Une famille d'origine colombienne de Sherbrooke risque l'expulsion

Jasmin Dumas | TVA Nouvelles

Une famille d'origine colombienne bien implantée à Sherbrooke risque d'être séparée le 4 août prochain en vertu d’une ordonnance de renvoi dans leur pays d’origine visant quatre d’entre eux.

Les quatre personnes visées sont Patricia, la mère de Leidi Marcella Gomez Cardona, une femme qui a fui la violence dans son pays d'origine en 2014 avec sa fille pour venir au Canada, ainsi qu’Estefania, la sœur de Mme Gomez Cardona, et ses deux enfants, Allison et Didier.

 

Patricia, Estefania et les deux enfants ont quitté la Colombie en 2017 également à cause de la violence dans ce pays, mais la Commission de l'immigration a rejeté leur demande d'asile et ordonné leur renvoi en Colombie le 4 août prochain.
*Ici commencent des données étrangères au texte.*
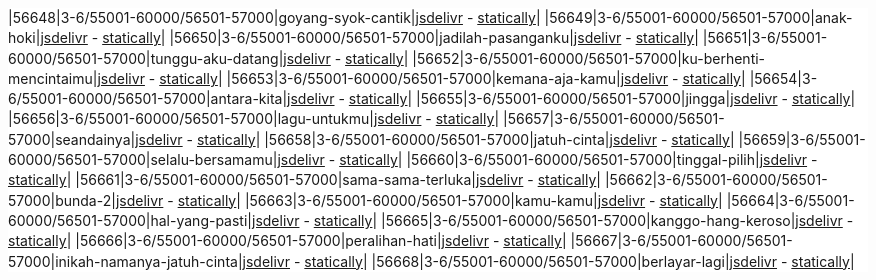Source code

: |56648|3-6/55001-60000/56501-57000|goyang-syok-cantik|[jsdelivr](https://cdn.jsdelivr.net/gh/dbchord/webp-c-600x600_3-6/55001-60000/56501-57000/goyang-syok-cantik.webp) - [statically](https://cdn.statically.io/gh/dbchord/webp-c-600x600_3-6/img/55001-60000/56501-57000/goyang-syok-cantik.webp)|
|56649|3-6/55001-60000/56501-57000|anak-hoki|[jsdelivr](https://cdn.jsdelivr.net/gh/dbchord/webp-c-600x600_3-6/55001-60000/56501-57000/anak-hoki.webp) - [statically](https://cdn.statically.io/gh/dbchord/webp-c-600x600_3-6/img/55001-60000/56501-57000/anak-hoki.webp)|
|56650|3-6/55001-60000/56501-57000|jadilah-pasanganku|[jsdelivr](https://cdn.jsdelivr.net/gh/dbchord/webp-c-600x600_3-6/55001-60000/56501-57000/jadilah-pasanganku.webp) - [statically](https://cdn.statically.io/gh/dbchord/webp-c-600x600_3-6/img/55001-60000/56501-57000/jadilah-pasanganku.webp)|
|56651|3-6/55001-60000/56501-57000|tunggu-aku-datang|[jsdelivr](https://cdn.jsdelivr.net/gh/dbchord/webp-c-600x600_3-6/55001-60000/56501-57000/tunggu-aku-datang.webp) - [statically](https://cdn.statically.io/gh/dbchord/webp-c-600x600_3-6/img/55001-60000/56501-57000/tunggu-aku-datang.webp)|
|56652|3-6/55001-60000/56501-57000|ku-berhenti-mencintaimu|[jsdelivr](https://cdn.jsdelivr.net/gh/dbchord/webp-c-600x600_3-6/55001-60000/56501-57000/ku-berhenti-mencintaimu.webp) - [statically](https://cdn.statically.io/gh/dbchord/webp-c-600x600_3-6/img/55001-60000/56501-57000/ku-berhenti-mencintaimu.webp)|
|56653|3-6/55001-60000/56501-57000|kemana-aja-kamu|[jsdelivr](https://cdn.jsdelivr.net/gh/dbchord/webp-c-600x600_3-6/55001-60000/56501-57000/kemana-aja-kamu.webp) - [statically](https://cdn.statically.io/gh/dbchord/webp-c-600x600_3-6/img/55001-60000/56501-57000/kemana-aja-kamu.webp)|
|56654|3-6/55001-60000/56501-57000|antara-kita|[jsdelivr](https://cdn.jsdelivr.net/gh/dbchord/webp-c-600x600_3-6/55001-60000/56501-57000/antara-kita.webp) - [statically](https://cdn.statically.io/gh/dbchord/webp-c-600x600_3-6/img/55001-60000/56501-57000/antara-kita.webp)|
|56655|3-6/55001-60000/56501-57000|jingga|[jsdelivr](https://cdn.jsdelivr.net/gh/dbchord/webp-c-600x600_3-6/55001-60000/56501-57000/jingga.webp) - [statically](https://cdn.statically.io/gh/dbchord/webp-c-600x600_3-6/img/55001-60000/56501-57000/jingga.webp)|
|56656|3-6/55001-60000/56501-57000|lagu-untukmu|[jsdelivr](https://cdn.jsdelivr.net/gh/dbchord/webp-c-600x600_3-6/55001-60000/56501-57000/lagu-untukmu.webp) - [statically](https://cdn.statically.io/gh/dbchord/webp-c-600x600_3-6/img/55001-60000/56501-57000/lagu-untukmu.webp)|
|56657|3-6/55001-60000/56501-57000|seandainya|[jsdelivr](https://cdn.jsdelivr.net/gh/dbchord/webp-c-600x600_3-6/55001-60000/56501-57000/seandainya.webp) - [statically](https://cdn.statically.io/gh/dbchord/webp-c-600x600_3-6/img/55001-60000/56501-57000/seandainya.webp)|
|56658|3-6/55001-60000/56501-57000|jatuh-cinta|[jsdelivr](https://cdn.jsdelivr.net/gh/dbchord/webp-c-600x600_3-6/55001-60000/56501-57000/jatuh-cinta.webp) - [statically](https://cdn.statically.io/gh/dbchord/webp-c-600x600_3-6/img/55001-60000/56501-57000/jatuh-cinta.webp)|
|56659|3-6/55001-60000/56501-57000|selalu-bersamamu|[jsdelivr](https://cdn.jsdelivr.net/gh/dbchord/webp-c-600x600_3-6/55001-60000/56501-57000/selalu-bersamamu.webp) - [statically](https://cdn.statically.io/gh/dbchord/webp-c-600x600_3-6/img/55001-60000/56501-57000/selalu-bersamamu.webp)|
|56660|3-6/55001-60000/56501-57000|tinggal-pilih|[jsdelivr](https://cdn.jsdelivr.net/gh/dbchord/webp-c-600x600_3-6/55001-60000/56501-57000/tinggal-pilih.webp) - [statically](https://cdn.statically.io/gh/dbchord/webp-c-600x600_3-6/img/55001-60000/56501-57000/tinggal-pilih.webp)|
|56661|3-6/55001-60000/56501-57000|sama-sama-terluka|[jsdelivr](https://cdn.jsdelivr.net/gh/dbchord/webp-c-600x600_3-6/55001-60000/56501-57000/sama-sama-terluka.webp) - [statically](https://cdn.statically.io/gh/dbchord/webp-c-600x600_3-6/img/55001-60000/56501-57000/sama-sama-terluka.webp)|
|56662|3-6/55001-60000/56501-57000|bunda-2|[jsdelivr](https://cdn.jsdelivr.net/gh/dbchord/webp-c-600x600_3-6/55001-60000/56501-57000/bunda-2.webp) - [statically](https://cdn.statically.io/gh/dbchord/webp-c-600x600_3-6/img/55001-60000/56501-57000/bunda-2.webp)|
|56663|3-6/55001-60000/56501-57000|kamu-kamu|[jsdelivr](https://cdn.jsdelivr.net/gh/dbchord/webp-c-600x600_3-6/55001-60000/56501-57000/kamu-kamu.webp) - [statically](https://cdn.statically.io/gh/dbchord/webp-c-600x600_3-6/img/55001-60000/56501-57000/kamu-kamu.webp)|
|56664|3-6/55001-60000/56501-57000|hal-yang-pasti|[jsdelivr](https://cdn.jsdelivr.net/gh/dbchord/webp-c-600x600_3-6/55001-60000/56501-57000/hal-yang-pasti.webp) - [statically](https://cdn.statically.io/gh/dbchord/webp-c-600x600_3-6/img/55001-60000/56501-57000/hal-yang-pasti.webp)|
|56665|3-6/55001-60000/56501-57000|kanggo-hang-keroso|[jsdelivr](https://cdn.jsdelivr.net/gh/dbchord/webp-c-600x600_3-6/55001-60000/56501-57000/kanggo-hang-keroso.webp) - [statically](https://cdn.statically.io/gh/dbchord/webp-c-600x600_3-6/img/55001-60000/56501-57000/kanggo-hang-keroso.webp)|
|56666|3-6/55001-60000/56501-57000|peralihan-hati|[jsdelivr](https://cdn.jsdelivr.net/gh/dbchord/webp-c-600x600_3-6/55001-60000/56501-57000/peralihan-hati.webp) - [statically](https://cdn.statically.io/gh/dbchord/webp-c-600x600_3-6/img/55001-60000/56501-57000/peralihan-hati.webp)|
|56667|3-6/55001-60000/56501-57000|inikah-namanya-jatuh-cinta|[jsdelivr](https://cdn.jsdelivr.net/gh/dbchord/webp-c-600x600_3-6/55001-60000/56501-57000/inikah-namanya-jatuh-cinta.webp) - [statically](https://cdn.statically.io/gh/dbchord/webp-c-600x600_3-6/img/55001-60000/56501-57000/inikah-namanya-jatuh-cinta.webp)|
|56668|3-6/55001-60000/56501-57000|berlayar-lagi|[jsdelivr](https://cdn.jsdelivr.net/gh/dbchord/webp-c-600x600_3-6/55001-60000/56501-57000/berlayar-lagi.webp) - [statically](https://cdn.statically.io/gh/dbchord/webp-c-600x600_3-6/img/55001-60000/56501-57000/berlayar-lagi.webp)|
«J'ai peur. Peur pour mes enfants et ma mère, c'est dangereux là-bas pour nous», craint Estefania Neil Cardona Grajales.

L'employeur d'Estefania ne comprend pas la décision de la commission.

«Estefania est toujours présente. Elle a fait de gros efforts pour apprendre le français et s'intégrer. Tout le monde ici l'apprécie. C'est quelqu'un sur qui on peut compter», soutient Andrée-Anne Fisette, copropriétaire de RoulottesEvasion.com.

Si ses deux enfants quittent le pays le 4 août comme prévu, ils devront abandonner leur cheminement dans le système scolaire québécois. Allison vient de terminer la maternelle et son frère Didier entamera sa troisième année.

 

La famille a mandaté un nouvel avocat qui a déposé jeudi une révision judiciaire à la Cour fédérale.

«La demande d'asile des quatre membres de la famille a été refusée sous prétexte qu'il n'y a plus de danger pour eux en raison d'un accord de paix en Colombie. Mais le danger reste très important quand même, avance l'avocat Stewart Istvanffy. On demande au ministre d'arrêter le renvoi le temps d'étudier le dossier.»

Pour leur part, Leidi Marcella Gomez Cardona et sa fille, qui ont d’abord obtenu le statut de réfugié après leur arrivée en 2014, sont maintenant résidentes permanentes du Canada.